Depuis quelques jours, plusieurs partis de la majorité, à commencer par Vooruit, mettent la pression sur les banques pour relever leurs taux sur les livrets d’épargne ? Avec quels résultats à attendre ?
Un consensus sera difficile à obtenir comme c’est en général le cas avec la coalition actuelle. Il me semble que le MR sera plus difficile à convaincre que l’Open VLD. Mais je ne suis pas analyste politique. J’espère me tromper !
Le monde politique devrait-il imposer une augmentation du taux minimum sur les livrets d’épargne ?
Absolument ! Le système bancaire en Belgique pèche par son manque de concurrence. Ce qui oblige les autorités à intervenir. D’autant qu’il s’agit d’une manne que la Banque nationale de Belgique (BNB) attribue au système bancaire, qui sera en grande partie redistribuée aux actionnaires. La BNB distribue 8,45 milliards aux banques. Ce montant correspond au taux de 3,25 % payé par la BNB sur les dépôts des banques commerciales belges, qui sont de 260 milliards d’euros. Les profits de la BNB devraient rester dans les caisses de l’État plutôt que d’être réalloués vers le système bancaire privé. On ne peut pas accepter ça ! Il faut intervenir.
Dans le système actuel, il y a un intérêt formidable pour les banquiers à pousser la BCE à augmenter les taux d’intérêt."

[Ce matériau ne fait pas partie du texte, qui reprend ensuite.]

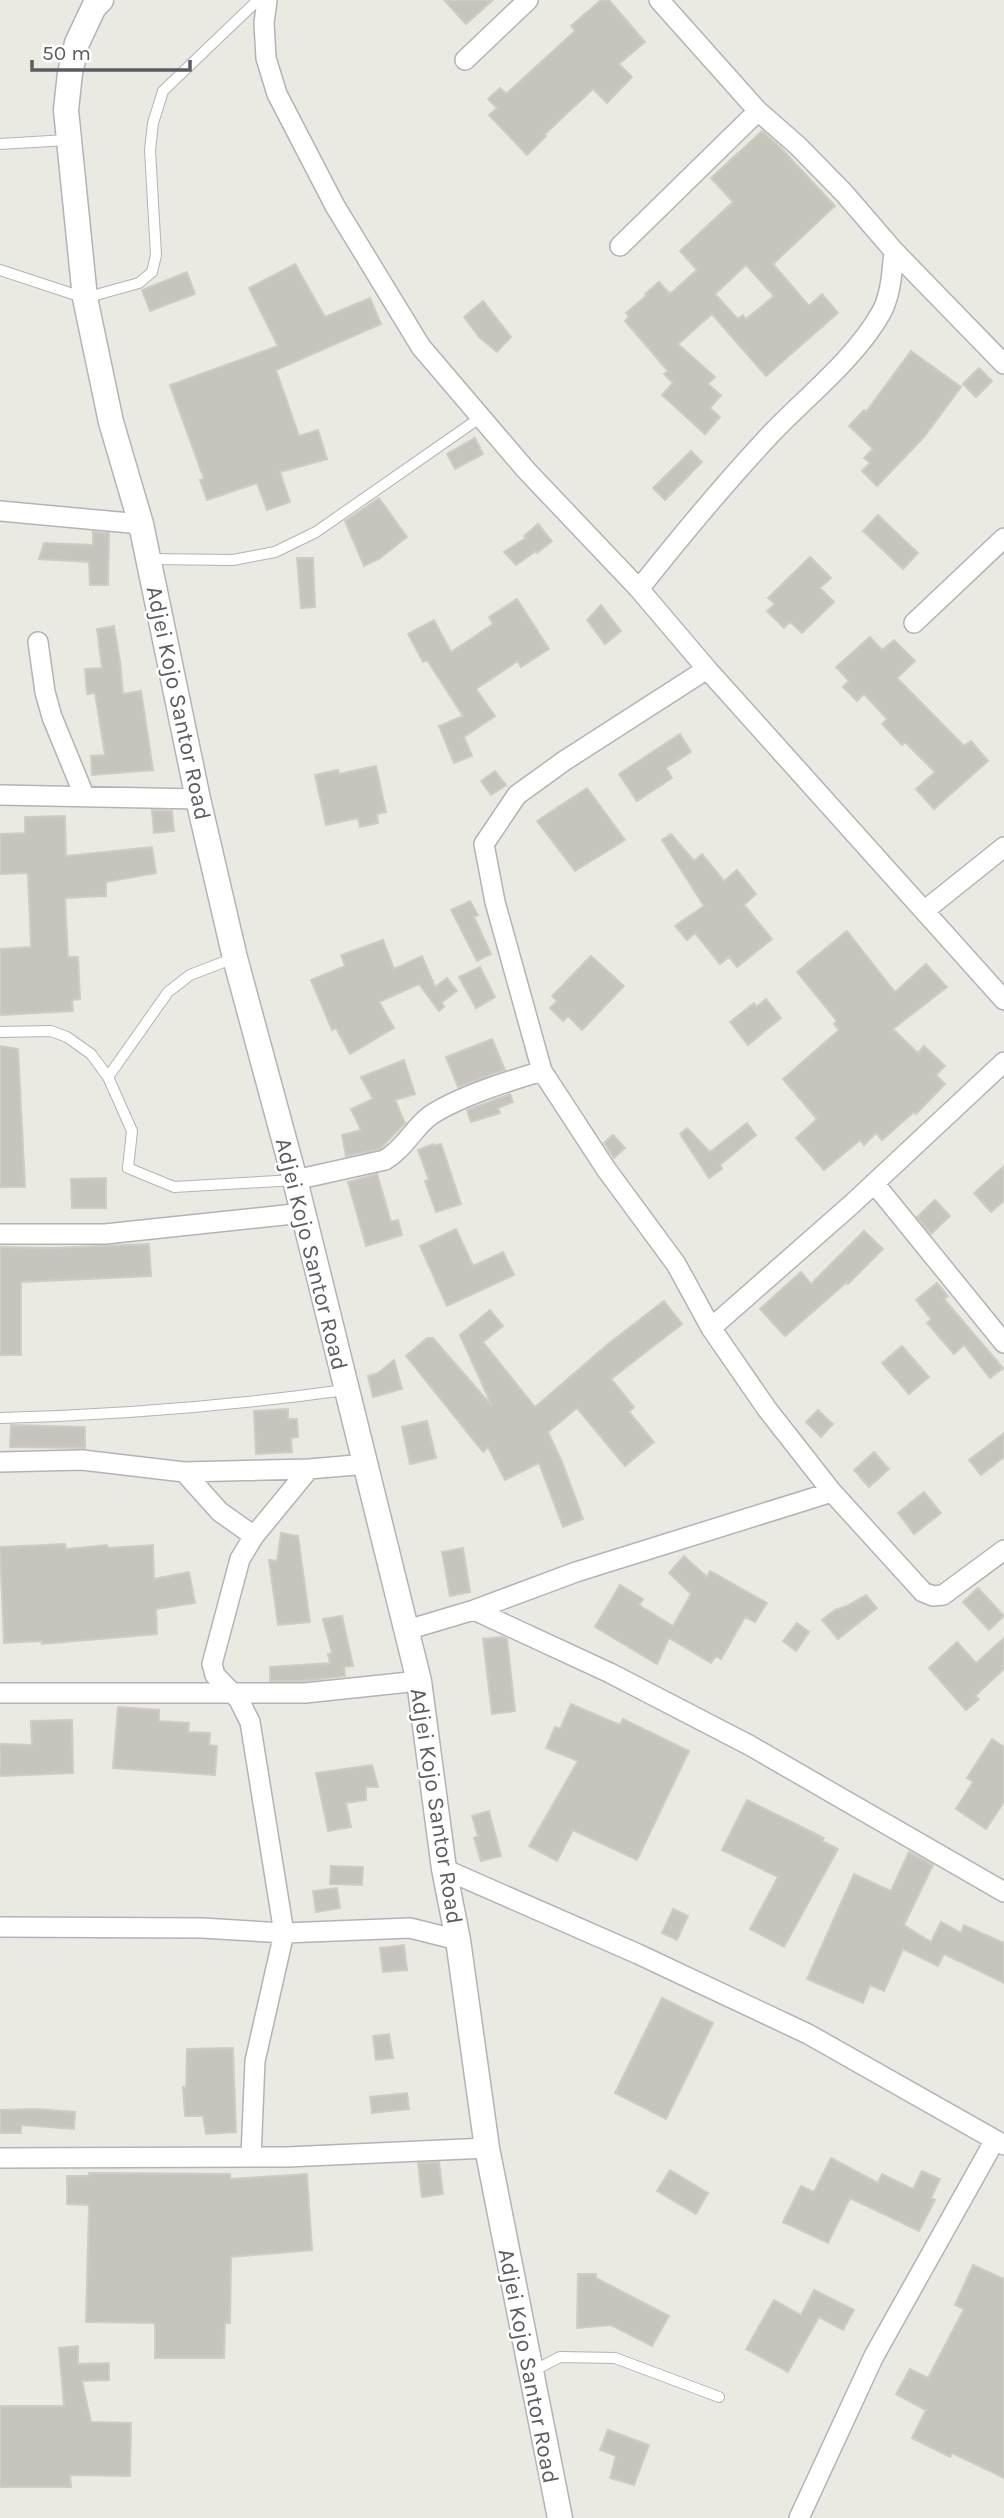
<svg xmlns="http://www.w3.org/2000/svg" width="1004" height="2518" viewBox="0 0 1004 2518" font-family="Karla,sans-serif">
<rect width="100%" height="100%" fill="#ebeae2"/>
<path fill="#c7c4be" stroke="#cfccc1" stroke-width="2" fill-rule="evenodd" d="M444,0H493L466,24Z
M601,0H609L645,42L619,64L632,77L607,103L593,89L544,135L546,136L527,155L489,115L497,108L488,99L500,88L506,94L575,31L571,26Z
M762,131L780,147L835,206L773,264L809,306L822,294L838,313L766,376L712,314L678,344L715,377L708,384L721,395L710,408L720,417L705,434L662,395L673,383L664,374L668,371L625,321L629,317L626,313L646,296L645,294L659,282L670,294L697,270L680,251L733,202L711,178ZM746,265L774,296L746,319L743,315L738,319L715,294Z
M295,264L325,317L370,298L381,324L276,370L299,436L318,430L327,459L280,472L290,502L267,510L257,483L207,500L200,480L204,479L170,385L278,346L249,288Z
M187,272L195,294L150,311L142,290Z
M483,301L511,337L497,352L479,337L464,317Z
M911,351L961,387L924,437L877,486L862,471L870,463L864,458L873,449L849,426L864,410L866,412Z
M979,368L992,381L976,397L963,384Z
M475,438L483,454L455,469L447,454Z
M691,451L702,462L665,500L653,488Z
M379,498L407,537L379,559L364,566L345,521Z
M878,515L918,553L903,569L863,531Z
M538,524L552,541L537,553L536,551L516,565L504,552L526,538L524,536Z
M93,532L109,533L108,585H90L89,562L39,559L44,543L93,545Z
M810,557L831,578L820,588L834,602L802,633L790,622L784,628L767,611L775,604L768,598Z
M297,558H313L315,607L301,608Z
M517,599L549,649L521,667L518,661L476,689L495,716L464,737L472,756L454,763L439,726L463,716L427,660L423,662L408,634L434,620L451,652L493,624L489,617Z
M601,605L621,631L605,644L587,620Z
M114,626L120,662L123,694L141,691L153,770L92,775L91,756L105,755L95,693L87,694L85,669L102,668L97,629Z
M870,637L882,650L894,640L915,661L897,678L964,746L971,741L988,761L934,809L916,789L935,772L905,742L902,745L882,724L887,719L864,694L857,701L843,687L849,681L836,667Z
M680,734L691,752L666,768L672,778L637,801L619,774Z
M376,766L386,812L377,814L378,823L360,827L358,818L326,825L315,775L338,770L339,774Z
M495,771L506,785L491,795L481,781Z
M587,788L625,840L575,871L537,821Z
M152,810L172,811L174,831L154,833Z
M65,816L66,856L152,847L156,873L106,882V896L65,898L68,957H78L80,999L72,1000L73,1011L0,1015V949L31,947L28,875L27,873L0,874V834L25,833V817Z
M671,834L694,861L702,854L724,881L737,870L756,894L744,905L772,939L737,967L729,957L720,964L695,933L687,940L675,926L704,906L662,840Z
M470,901L478,915L474,917L491,954L477,961L451,910Z
M847,931L895,992L926,964L947,987L893,1029L918,1053L924,1046L945,1066L936,1075L945,1084L916,1114L914,1112L882,1140L876,1133L864,1145L860,1140L824,1170L796,1138L817,1119L783,1079L839,1030L834,1024L837,1021L797,972Z
M383,940L394,969L422,956L435,987L447,978L457,991L442,1002L444,1007L439,1011L419,984L379,1002L394,1028L350,1054L336,1028L332,1030L311,980L345,966L341,955Z
M591,956L624,986L582,1030L568,1016L563,1021L550,1008L557,1001L552,996Z
M480,967L495,997L476,1008L459,977Z
M766,999L781,1018L748,1045L730,1022L754,1003L756,1007Z
M492,1039L505,1070L458,1087L446,1057Z
M0,1046L18,1049L25,1187H0Z
M404,1060L415,1094L395,1100L405,1123L380,1149L346,1156L342,1135L361,1130L351,1109L373,1099L361,1077Z
M510,1094L513,1102L498,1108L500,1113L471,1122L467,1110Z
M747,1123L756,1135L720,1165L722,1169L709,1178L680,1134L687,1128L710,1152Z
M613,1135L625,1148L614,1158L604,1143Z
M433,1144L434,1146L441,1144L461,1204L436,1212L425,1181L429,1180L418,1150Z
M1004,1166V1201L991,1212L974,1193Z
M377,1174L391,1222L398,1220L402,1235L366,1246L348,1182Z
M106,1178V1208H72L71,1179Z
M935,1200L950,1216L931,1234L917,1217Z
M456,1229L473,1266L503,1252L514,1275L447,1306L420,1246Z
M864,1231L883,1249L848,1284L847,1282L785,1336L760,1309L801,1272L811,1284Z
M149,1244L151,1276L21,1282V1355H0V1247L52,1248Z
M937,1283L948,1296L944,1299L1003,1368L990,1378L964,1345L954,1354L927,1323L931,1319L916,1300Z
M664,1301L682,1324L611,1379L634,1407L629,1412L654,1442L625,1466L577,1408L548,1432L562,1462L583,1519L563,1527L539,1463L505,1480L488,1447L483,1452L406,1356L427,1338H433L492,1406L460,1335L490,1310L503,1326L483,1342L535,1407L608,1344Z
M902,1346L929,1377L909,1394L882,1363Z
M394,1360L402,1389L373,1397L368,1376L378,1373Z
M288,1409V1419H297L298,1437L291,1438L292,1452L256,1454L254,1411Z
M818,1410L833,1424L821,1437L806,1422Z
M427,1421L436,1458L410,1464L402,1427Z
M11,1425L85,1427V1448L10,1447Z
M1004,1433V1457L981,1475L969,1460Z
M874,1452L889,1469L869,1487L854,1470Z
M924,1492L941,1513L914,1534L898,1513Z
M281,1533L298,1536L310,1622L278,1625L269,1560L277,1561Z
M65,1544L66,1549L107,1545L108,1548L153,1545L154,1579L189,1572L195,1603L156,1609L157,1634L42,1644V1641L4,1643L0,1547Z
M463,1548L470,1592L450,1596L442,1552Z
M684,1556L707,1577L710,1571L767,1603L755,1622L745,1617L721,1659L716,1656L711,1663L669,1638L657,1664L595,1627L620,1585L643,1599L639,1605L673,1626L691,1594L669,1573Z
M978,1588L1004,1616L989,1630L963,1602Z
M866,1595L877,1608L838,1639L822,1620L835,1610L847,1606Z
M342,1616L353,1666L344,1667L345,1676L304,1681H270V1667L330,1663L328,1654L332,1653L323,1619Z
M797,1623L809,1632L796,1651L783,1641Z
M502,1637L507,1639L515,1711L492,1714L483,1639Z
M1004,1638V1669L975,1696L979,1699L966,1710L929,1668L957,1642L976,1663Z
M571,1704L620,1725L623,1719L689,1751L637,1860L573,1830L557,1861L529,1846L578,1761L546,1748L555,1727L560,1729Z
M118,1707L159,1710V1721L189,1723L188,1732L210,1733L209,1745L217,1746L215,1775L113,1768Z
M72,1720L73,1773L0,1776V1744L32,1745L31,1721Z
M992,1739L1004,1747V1802L986,1829L956,1809L973,1782L967,1778Z
M372,1765L378,1787H366V1800L346,1803L351,1827L328,1831L316,1773Z
M747,1800L824,1838L822,1841L838,1849L784,1947L750,1929L778,1877L722,1850Z
M489,1811L501,1856L481,1861L474,1838L478,1836L472,1816Z
M909,1852L933,1865L904,1925L931,1942L941,1922L961,1933L964,1925L1004,1943V1983L944,1954L938,1966L903,1949L884,1991L870,1985L863,2003L807,1979L854,1874L891,1891Z
M331,1866L363,1867L362,1885L330,1884Z
M337,1888L340,1908L316,1912L313,1891Z
M673,1909L688,1916L677,1940L662,1933Z
M404,1945L407,1970L383,1972L380,1948Z
M662,1998L713,2023L666,2119L615,2093Z
M389,2034L393,2058L376,2060L373,2036Z
M233,2048L236,2132L206,2134L203,2116H185L183,2087H186L187,2049Z
M407,2093L409,2109L372,2113L370,2097Z
M35,2109L75,2112L74,2129L21,2125V2133H0V2110Z
M831,2158L878,2183L882,2174L913,2189L922,2171L940,2179L931,2198L935,2200L919,2231L850,2198L828,2243L783,2222L801,2186L814,2192Z
M439,2162L443,2194L422,2197L418,2163Z
M670,2170L708,2193L696,2214L657,2191Z
M89,2173L230,2174V2179L307,2174L312,2250L231,2257L230,2323H225L224,2358H155V2323L86,2322L89,2205L67,2204V2176H89Z
M973,2265L1004,2279V2478L952,2453L950,2457L912,2438L926,2410L896,2394L910,2369L928,2378L964,2309L955,2305Z
M578,2274H596V2278L669,2316L652,2346L611,2325L577,2328Z
M814,2290L854,2310L843,2330L819,2317L788,2372L746,2349L774,2300L801,2315Z
M78,2346V2364L109,2363V2380L82,2381L91,2422L131,2423L130,2476L70,2475L71,2487H0V2406H64L59,2348Z
M608,2430L649,2445L634,2485L610,2478L616,2456L600,2450Z"/>
<g fill="none" stroke-linecap="round" stroke-linejoin="round">
<g stroke="#b2b3b8" stroke-width="12">
<path id="service" d="M0,144L67,140
M0,270L85,298L139,283L152,272L156,255L150,150L153,123L163,91L258,0
M149,559L233,560L275,552L316,532L481,417
M0,1032L51,1031L67,1037L91,1054L108,1077L132,1131L128,1168L174,1187L295,1180
M108,1077L168,992L190,975L234,958
M0,1418C116,1415 230,1406 345,1390
M531,2372L560,2357L615,2358L719,2397"/>
</g>
<g stroke="#b2b3b8" stroke-width="22">
<path id="minor" d="M267,0L264,23L266,58L277,94L335,206L421,347L526,470L639,589L707,669L1004,1000
M659,0L758,111L798,146L844,193L894,251L1004,364
M465,60L528,0
M620,246L758,111
M0,511L141,524
M639,589C681,536 724,484 770,435C806,397 855,359 881,313C891,295 892,272 894,251
M914,623L1004,538
M38,642L45,692L52,717L84,795
M0,795L198,799
M924,911L1004,847
M542,1071L495,902L484,844L517,795L564,761L707,669
M295,1180L385,1160C405,1148 414,1127 431,1115C460,1096 509,1081 542,1071L606,1169L676,1264L711,1328L767,1409L832,1492L923,1592L933,1596L943,1595L1004,1550
M874,1183L1004,1343
M0,1234H105L303,1213
M711,1328L852,1204L1004,1062
M0,1462L82,1460L184,1472L309,1469L367,1464
M184,1472L220,1512L254,1536L240,1559L212,1664L215,1675L239,1700L250,1722L284,1933L255,2061L251,2157
M254,1536L309,1469
M474,1610L610,1673L749,1745L1004,1892
M407,1630L474,1610L576,1572L832,1492
M0,1693H305L419,1681
M444,1869L638,1954L808,2034L1004,2145
M0,1927L202,1928L284,1933L410,1928L458,1940
M0,2158L287,2157L487,2148
M799,2518L874,2356L995,2140"/>
</g>
<g stroke="#b2b3b8" stroke-width="27">
<path id="tertiary" d="M101,0L94,7L77,43L70,73L66,110L85,298L111,422L141,524L198,799L235,958L295,1180L419,1681L444,1869L458,1940L487,2148L560,2518"/>
</g>
<use href="#service" stroke="#fff" stroke-width="10"/>
<use href="#minor" stroke="#fff" stroke-width="19"/>
<use href="#tertiary" stroke="#fff" stroke-width="24"/>
</g>
<g text-anchor="middle" stroke-width="5" stroke-linejoin="round" paint-order="stroke">
<g font-size="23" fill="#5a5c61" stroke="#fff">
<text transform="translate(179 703) rotate(78)" y="8">Adjei Kojo Santor Road</text>
<text transform="translate(312 1254) rotate(76)" y="8">Adjei Kojo Santor Road</text>
<text transform="translate(437 1806) rotate(81)" y="8">Adjei Kojo Santor Road</text>
<text transform="translate(529 2366) rotate(79)" y="8">Adjei Kojo Santor Road</text>
</g>
</g>
<path d="M32 60v10h158v-10" fill="none" stroke="#5a5c61" stroke-width="3.5"/>
<text x="42" y="60" font-size="21" fill="#5a5c61" stroke="#ffffff" stroke-width="5" paint-order="stroke">50 m</text>
</svg>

Et à quel niveau faudrait-il remonter les taux ?
Il faudrait relever le taux plancher à au moins 1,5 % et même de préférence à 2 %. Il restera beaucoup d’argent qui ira aux banques. Vu que les montants placés en livrets d’épargne s’élèvent à 300 milliards, une hausse de 1 % équivaut à un coût supplémentaire de 3 milliards. On est à moins de la moitié des 8,45 milliards ! Ce n’est pas raisonnable que cet argent public soit redistribué aux banquiers. Si on interrogeait la population sur l’affectation de cet argent, je suis persuadé que personne ne dirait qu’il devrait aller aux banquiers.
Comment comprendre que le gouverneur de la Banque nationale, Pierre Wunsch accepte une telle situation ?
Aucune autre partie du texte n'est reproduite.